How Do the Clownfish Tolerate the Stinging Tentacles?
So, how do they do it? How are clownfish able to safely live amongst the dangerous, stinging tentacles of the anemone? Research shows that toxins extracted from the anemone will in fact kill a clownfish. This fact tells us that clownfish are not exhibiting some sort of immunity from the sting, but instead aren’t actually getting stung at all (Mebs, 1994). The “immunity” comes from the coating of sticky mucus that covers the clownfish. Whether the mucus has chemicals that inhibit the discharge of the stinging cells or the mucus is lacking the chemicals that would stimulate discharge of the stinging cells is still unclear (Mebs, 2009).
So with a mutually symbiotic relationship as strong as the clownfish and sea anemone, is it possible that the clownfish will associate with any other organism? Although not as well documented in the literature as the classic pairing, clownfish have been known to associate with non-anemone hosts. If an anemone is unavailable as a suitable host in an aquarium, clownfish will sometimes associate themselves with other cnidarians. Some cnidarians still exhibit the stinging tentacles, similar to the sea anemone, thus providing the same protection to the clownfish.
Clownfish have also been observed associating with giant clams – even when other more suitable cnidarian hosts are available! What’s strange about this relationship is that the benefits are biased to the clam, in that the clam offers no protection to the clownfish. Additionally, sometimes clownfish will take up residence in a species of anemone that does host clownfish, just maybe not that specific species of clownfish.
So, after considering all this, we can ask ourselves, are clownfish content with no substrate to serve as a host? It definitely seems as though clownfish prefer having something to associate with, whether it is a sea anemone or a giant clam – but does the lack of a suitable substrate cause them distress? There are plenty of clownfish that exist in aquariums without a proper host.

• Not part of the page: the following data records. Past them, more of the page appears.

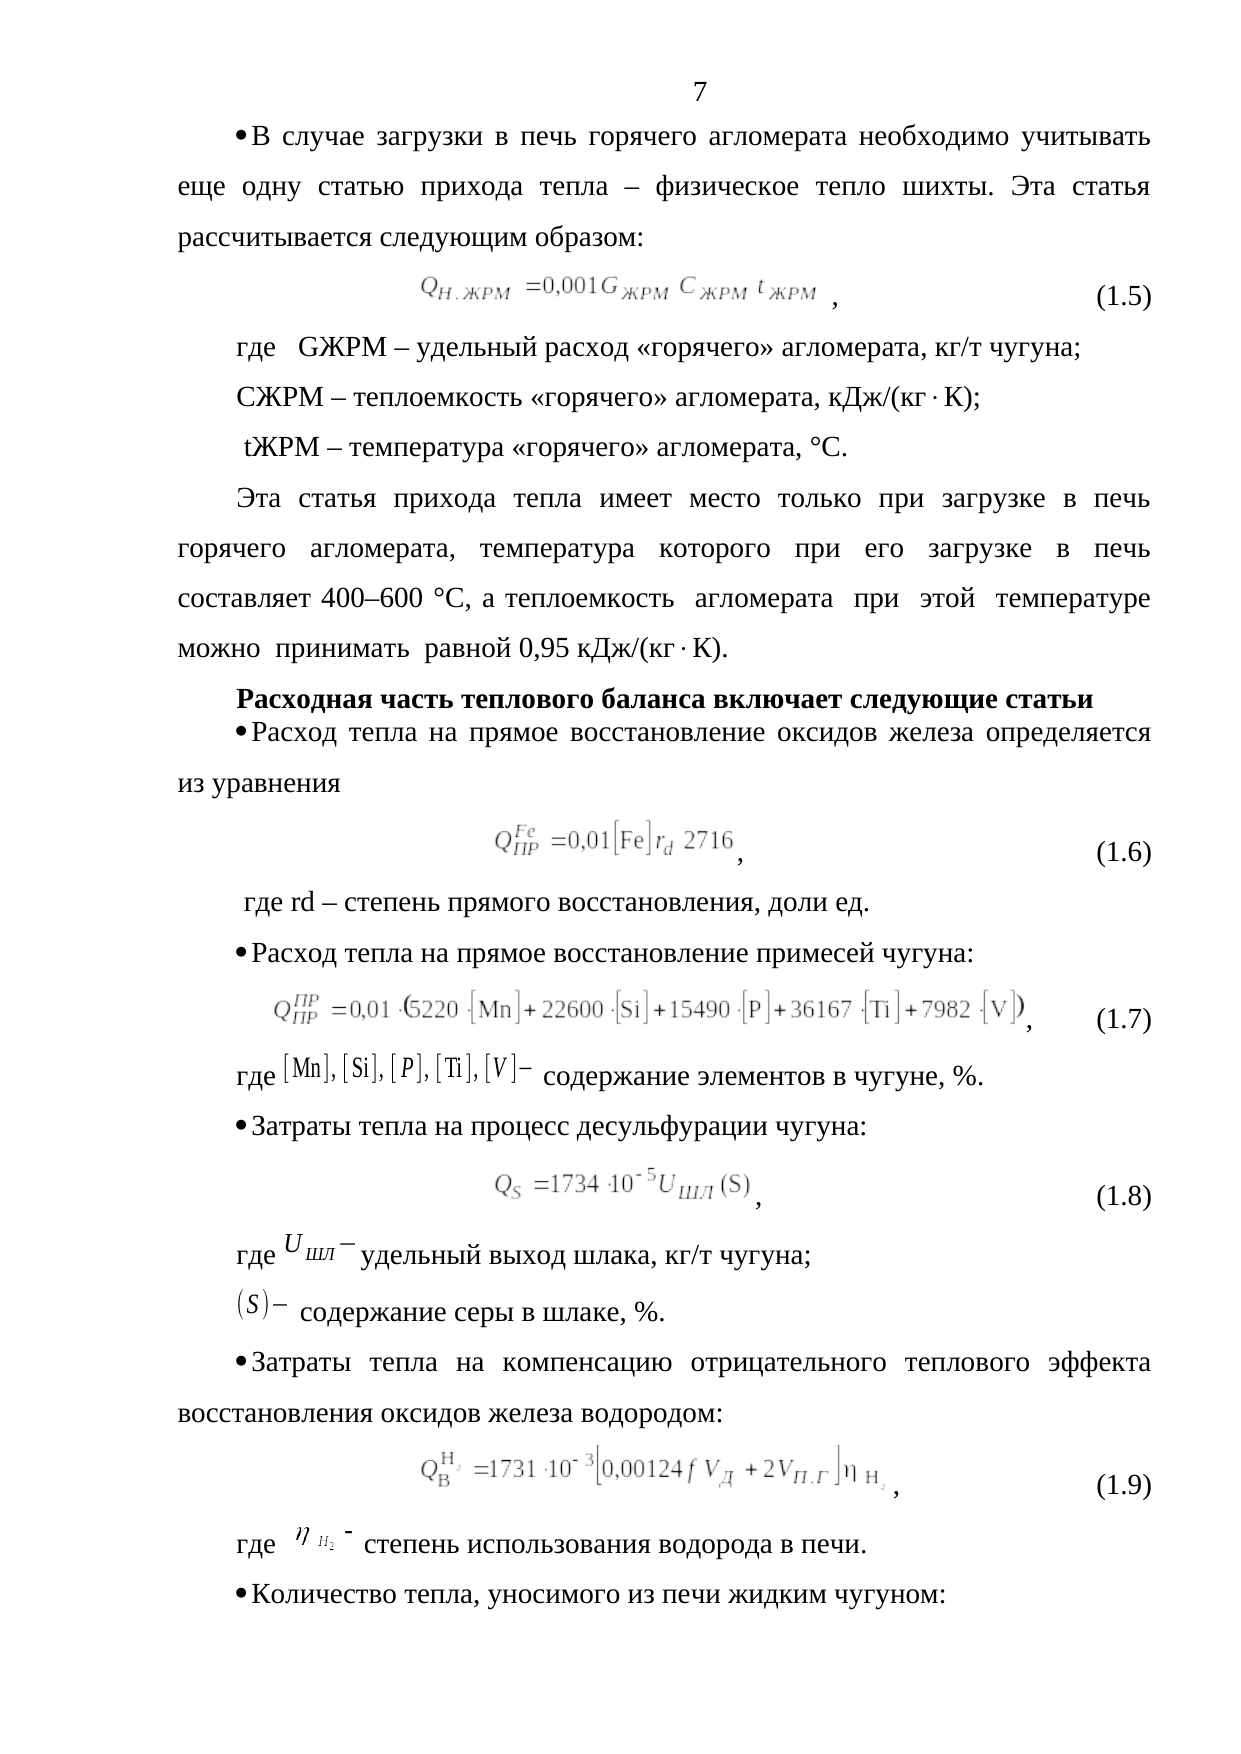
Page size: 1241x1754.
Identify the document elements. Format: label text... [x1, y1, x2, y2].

list Затраты тепла на компенсацию отрицательного теплового эффекта восстановления оксидов железа водородом: [177, 1344, 1152, 1428]
text tЖРМ – температура «горячего» агломерата, °С. [177, 429, 1152, 463]
list В случае загрузки в печь горячего агломерата необходимо учитывать еще одну статью прихода тепла – физическое тепло шихты. Эта статья рассчитывается следующим образом: [177, 118, 1152, 252]
text где rd – степень прямого восстановления, доли ед. [177, 884, 1152, 918]
text где степень использования водорода в печи. [177, 1517, 1152, 1560]
text Эта статья прихода тепла имеет место только при загрузке в печь горячего агломерата, температура которого при его загрузке в печь составляет 400–600 °С, а теплоемкость агломерата при этой температуре можно принимать равной 0,95 кДж/(кгК). [177, 480, 1152, 664]
text где GЖРМ – удельный расход «горячего» агломерата, кг/т чугуна; [177, 329, 1152, 362]
text , (1.8) [177, 1159, 1152, 1211]
list Затраты тепла на процесс десульфурации чугуна: [177, 1108, 1152, 1142]
list Расход тепла на прямое восстановление примесей чугуна: [177, 935, 1152, 968]
text , (1.7) [177, 985, 1152, 1035]
list Количество тепла, уносимого из печи жидким чугуном: [177, 1577, 1152, 1610]
list Расход тепла на прямое восстановление оксидов железа определяется из уравнения [177, 714, 1152, 798]
text где удельный выход шлака, кг/т чугуна; [177, 1228, 1152, 1271]
text СЖРМ – теплоемкость «горячего» агломерата, кДж/(кгК); [177, 379, 1152, 413]
text , (1.5) [177, 269, 1152, 312]
text где содержание элементов в чугуне, %. [177, 1052, 1152, 1092]
text , (1.6) [177, 815, 1152, 868]
text содержание серы в шлаке, %. [177, 1288, 1152, 1327]
text , (1.9) [177, 1445, 1152, 1500]
text Расходная часть теплового баланса включает следующие статьи [177, 681, 1152, 714]
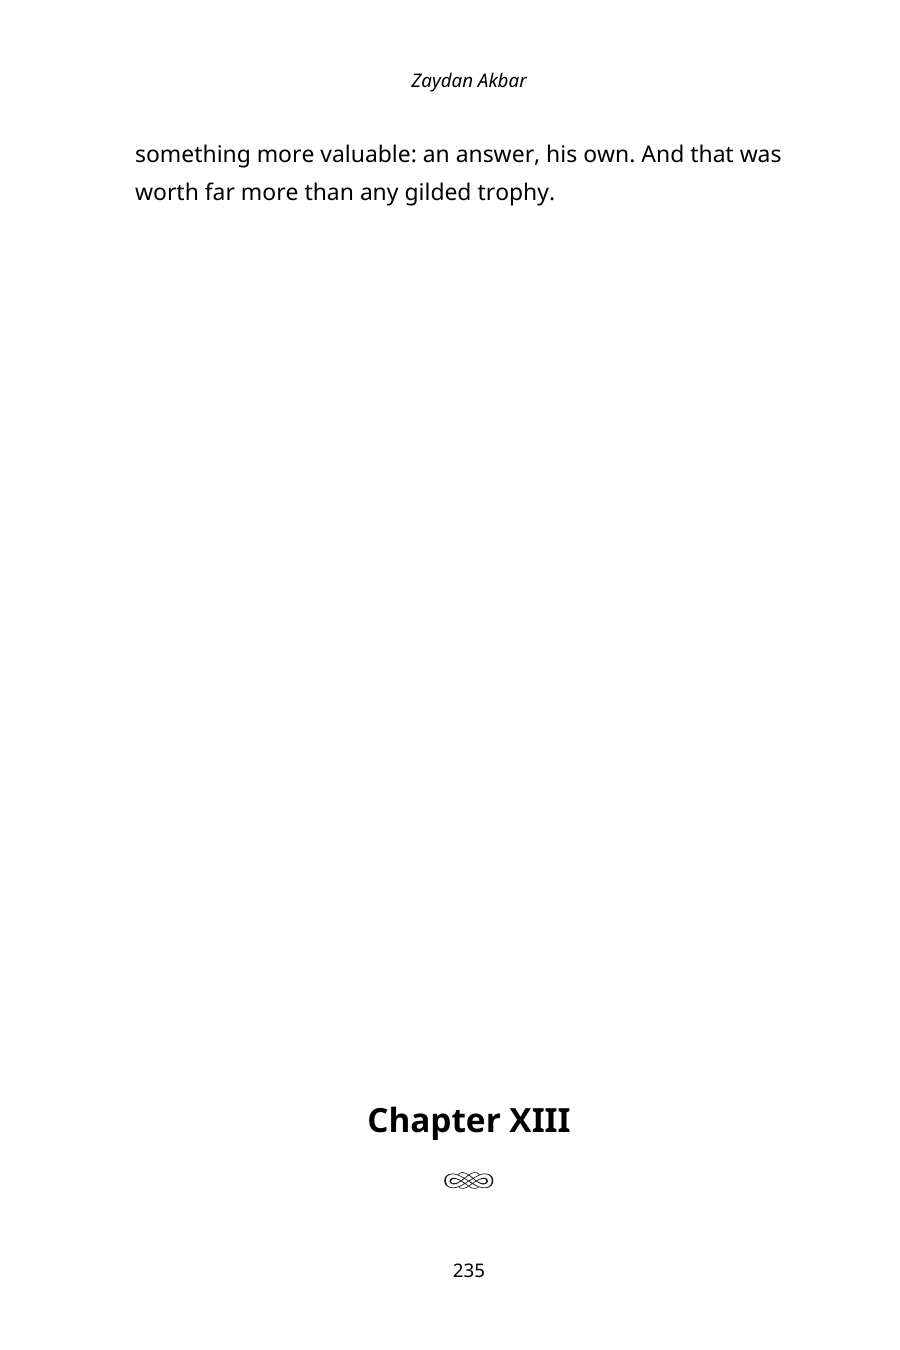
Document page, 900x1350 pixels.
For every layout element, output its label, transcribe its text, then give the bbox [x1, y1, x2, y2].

text Souvenirs, he thought with a half-smile. It seemed almost fitting. He hadn’t come out of the exam with gold, but with something more valuable: an answer, his own. And that was worth far more than any gilded trophy. [135, 138, 802, 207]
subtitle Chapter XIII [135, 1097, 802, 1142]
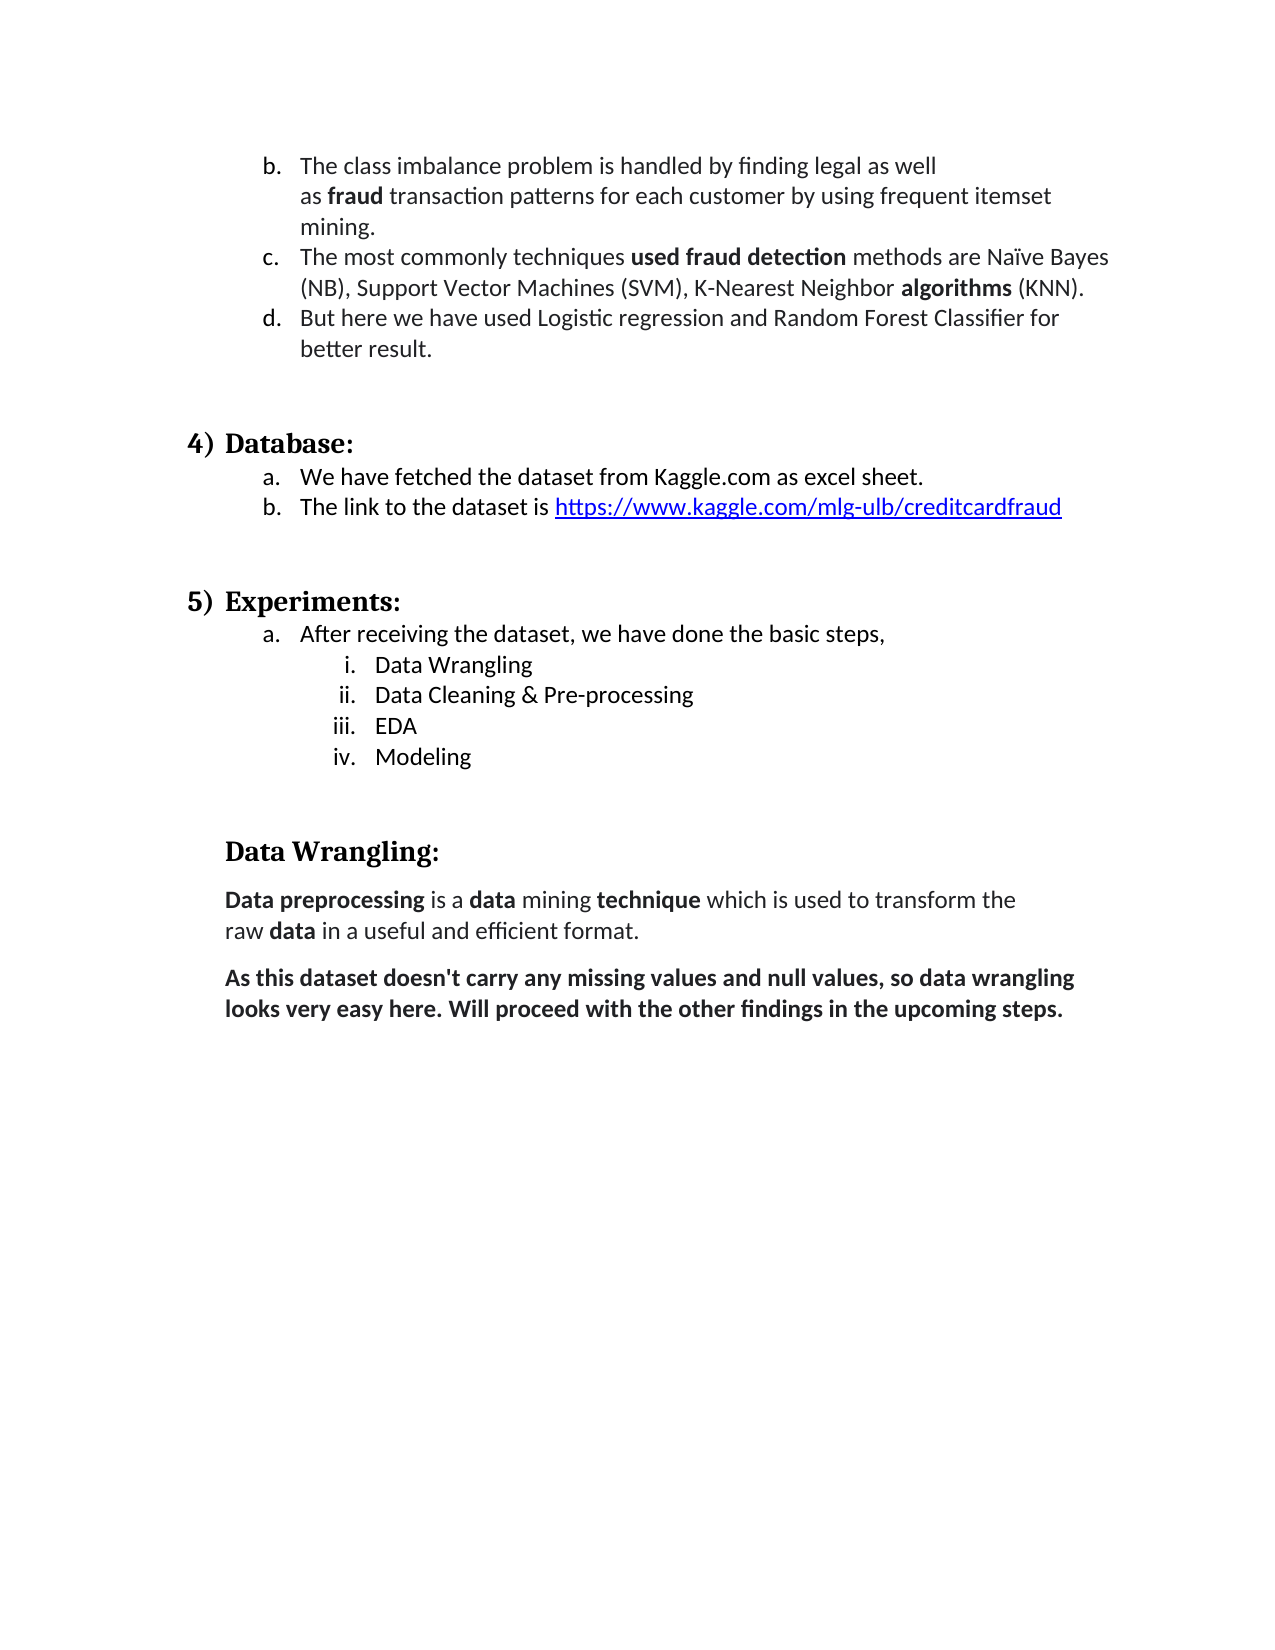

It’s safe to say that in your home aquarium, clownfish will most likely not turn down a suitable substrate, but in the end, if no suitable substrate is present, they will still carry on living without one.
Szczebak, J.T., R.P. Henry, F.A. Al-Horani, and N.E. Chadwick. 2013. Anemonefish oxygenate their anemone hosts at night. Journal of Experimental Biology: 216:970-976. doi:10.1242/jeb.075648.
Mebs, D. 1994. Anemonefish symbiosis: Vulnerability and resistance of fish to the toxin of the sea anemone.Toxicon: 32(9), p.1059-1068.
Mebs, D. 2009. Chemical biology of the mutualistic relationships of sea anemones with fish and crustaceans.Toxicon: 54(8), p.1071-1074.